Can anyone help me properly three-color the edges of a truncated icosahedron (i.e., Buckyball or soccer ball)? I’m trying to make one out of origami with the instructions from this site. It says there that it should be possible, but I’m having a bitch of a time figuring out how. I can’t find a planar graph of a truncated icosahedra, but you can generate one here. Any help, hints, links, etc. would be apprectiated. Thanks!
-b
Here is a planar graph that I’ve generated for the truncated icosahedron that I’m trying to properly three-edge color:
http://babysmurf.er.usgs.gov/~bjm/Picture_28.bmp
-b
Don’t know if this helps, but it looks cool:
truncated icosahedron
Yeeeeeess!! I think I’ve figured it out. Assuming I haven’t screwed up on some vertex and not noticed it, I think this graph is properly three-edge colored:
http://babysmurf.er.usgs.gov/~bjm/Picture_28a.bmp
So, the question now becomes is this the only way to color this shape? Is there some other coloration that would be more symetrical or attractive?
-b
That picture file is Forbidden for me, bryanmcc. Can you change the permission on it?
Also, just to make it clear, you want no adjacent shapes to be the same color, right?
I think he’s actually trying to color the edges, not the faces. Presumably, no two edges of the same color may meet at a vertex.
I just want to say that Fear Itself’s link rocks to all hell. Polyhedra you can rotate with a mouse click that are really, really quick to download (to someone sitting at the end of a dialup connection that peaks somewhere below 28.8 Kb/s).
But he didn’t traverse the directory tree to find the really nice page. 
Of course, I did. This place has a ton of Platonic and Archimedian solids, all rotatable via Javascript. Enable popups for this one, kids. It’s worth it. 

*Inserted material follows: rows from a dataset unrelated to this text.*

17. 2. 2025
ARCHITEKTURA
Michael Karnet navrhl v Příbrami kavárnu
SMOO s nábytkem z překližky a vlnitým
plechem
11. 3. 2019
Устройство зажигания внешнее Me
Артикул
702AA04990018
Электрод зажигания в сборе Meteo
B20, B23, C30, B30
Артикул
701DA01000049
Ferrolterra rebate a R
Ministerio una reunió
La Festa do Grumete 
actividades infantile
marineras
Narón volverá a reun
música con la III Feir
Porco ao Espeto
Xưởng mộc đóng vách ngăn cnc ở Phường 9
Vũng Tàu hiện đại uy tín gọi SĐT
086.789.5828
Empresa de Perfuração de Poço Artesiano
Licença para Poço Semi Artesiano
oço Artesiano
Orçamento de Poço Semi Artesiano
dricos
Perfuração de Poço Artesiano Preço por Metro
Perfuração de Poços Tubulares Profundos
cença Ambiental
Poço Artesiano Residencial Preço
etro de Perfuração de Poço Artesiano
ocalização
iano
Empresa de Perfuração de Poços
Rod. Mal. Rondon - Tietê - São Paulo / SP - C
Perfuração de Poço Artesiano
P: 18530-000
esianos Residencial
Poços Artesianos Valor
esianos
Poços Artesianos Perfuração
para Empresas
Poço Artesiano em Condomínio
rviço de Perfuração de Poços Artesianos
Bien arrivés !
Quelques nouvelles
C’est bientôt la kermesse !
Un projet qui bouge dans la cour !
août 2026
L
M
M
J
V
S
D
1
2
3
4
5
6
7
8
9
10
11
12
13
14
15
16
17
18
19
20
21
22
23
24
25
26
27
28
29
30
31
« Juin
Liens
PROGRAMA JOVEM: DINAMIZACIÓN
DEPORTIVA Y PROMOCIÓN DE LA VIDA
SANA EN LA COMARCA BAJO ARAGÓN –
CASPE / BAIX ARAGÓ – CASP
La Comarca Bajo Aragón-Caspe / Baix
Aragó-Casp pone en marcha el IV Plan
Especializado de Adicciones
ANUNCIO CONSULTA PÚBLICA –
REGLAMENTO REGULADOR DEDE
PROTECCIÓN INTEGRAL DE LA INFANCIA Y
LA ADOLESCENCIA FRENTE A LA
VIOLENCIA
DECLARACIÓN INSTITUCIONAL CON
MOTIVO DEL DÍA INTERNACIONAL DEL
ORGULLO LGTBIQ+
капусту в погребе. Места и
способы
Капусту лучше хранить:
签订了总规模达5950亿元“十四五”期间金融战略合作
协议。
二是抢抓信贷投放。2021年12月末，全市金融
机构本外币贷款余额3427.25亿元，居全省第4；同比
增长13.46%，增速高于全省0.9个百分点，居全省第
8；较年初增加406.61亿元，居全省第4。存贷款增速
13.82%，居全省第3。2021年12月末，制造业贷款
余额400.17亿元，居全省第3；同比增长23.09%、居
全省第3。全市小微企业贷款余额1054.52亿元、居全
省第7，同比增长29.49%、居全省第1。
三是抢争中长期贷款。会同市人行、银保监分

(I have nothing to add, except that tesselation might be a good search topic. Tesselation is the art/mathematics of tiling the plane with various regular and irregular shapes, and so runs into the same problems of coloring the OP seems to have had.)
Achernar: Damn. I was afraid of that. Is there any way I can post the actual picture? Or someplace I can upload it to that would be accessible to everybody?
Chronos: Yes, you have it correct. The origami units will be the edges of the polyhedron. Imagine making the framework of a soccer ball out of toothpicks and marshmellows. Three of toothpicks will meet at each vertex, and I want none of the same colors to meet.
A “planar graph” is a way to flatten a representation of a polyhedra onto a plane. Imagine your toothpick model is made of rubber. Stretch open one pentagon, and press the whole thing onto the table so that it lies flat. This is a helpful model to try to three-edge color.